Scored in Melville's New Testament

These verses are marked in Luke 2, as shown at Melville's Marginalia Online:
9  And, lo, the angel of the Lord came upon them, and the glory of the Lord shone round about them; and they were sore afraid. 
10  And the angel said unto them, Fear not: for, behold, I bring you good tidings of great joy, which shall be to all people. 
14  Glory to God in the highest, and on earth peace, good will toward men.
The Angel Appearing to the Shepherds / 1833-34, Thomas Cole
The Chrysler Museum of Art
Herman Melville lived in Albany from October 1830 to April 1838, so hey! he could have seen Cole's great new painting The Angel Appearing to the Shepherds when it was on display in City Hall (1834) or at the Albany Museum (1835). From the Albany Argus, Tuesday, March 18, 1834, reprinting early praise in the New York Evening Post (Thursday, March 13, 1834) for Cole's picture which was then on exhibit at the American Academy of Fine Arts: 
COLE has just executed a large picture of the Angel appearing to the shepherds of Bethlehem, which is now exhibiting at the Academy of Fine Arts in Barclay street. The right of the picture represents the towers, houses, and cottages of Bethlehem, grouped on the borders of a lake and drawn with great beauty of disposition and coloring. In the sky directly over the stable which is supposed to shelter the infant Saviour, is seen the miraculous star shedding its cool light over that part of the landscape, and partially reflected in the water below.—On the left of the picture appears the Angel floating on roseate clouds in the midst of a flush of light which seems to proceed from the opened heavens. Three shepherds occupy the foreground, one of whom is prostrate with his face on the earth, another appears just recovering from the awe and amazement excited by the glorious apparition, and a third, a venerable old man, stands leaning on his staff, gazing with an air of mingled curiosity and veneration at the spectacle, and listening to the proclamation of the reign of peace and benevolence uttered by the celestial messenger. This group is happily imagined and well executed. Around are scattered their flocks over a broken rocky country, and in the distance other shepherds with their flocks are all descried. The contrast between the solemnity and repose of the right hand portion of the picture and the splendor of the left has a delightful effect. The work does great credit to the genius and skill of Mr. Cole.—[ N. Y. Evening Post.

• **Exercises**:
**a)** Please translate this sentence from the piece on Melville and Cole's painting above into Spanish: "This group is happily imagined and well executed."
**b)** Carry on the piece on Melville and Cole's painting above, picking up after its final line.

• **Dataset excerpt**:
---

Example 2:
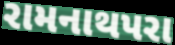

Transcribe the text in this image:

રામનાથપરા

• **Final results**:
**a)** Este grupo está felizmente concebido y bien ejecutado.

**b)**
Tuesday, December 23, 2014

Rabelais, Tutivillus, and the Devil's parchment in White-Jacket

Tutivillus
"There is a story told somewhere of the Devil taking down the confessions of a woman on a strip of parchment, and being obliged to stretch it longer and longer with his teeth, in order to find room for all the lady had to say. Much thus was it with our Purser's steward, who had to lengthen out his manuscript sick-list, in order to accommodate all the names which were presented to him while we were off the pitch of Cape Horn. What sailors call the "Cape Horn fever," alarmingly prevailed; though it disappeared altogether when we got into the weather, which, as with many other invalids, was solely to be imputed to the wonder-working effects of an entire change of climate."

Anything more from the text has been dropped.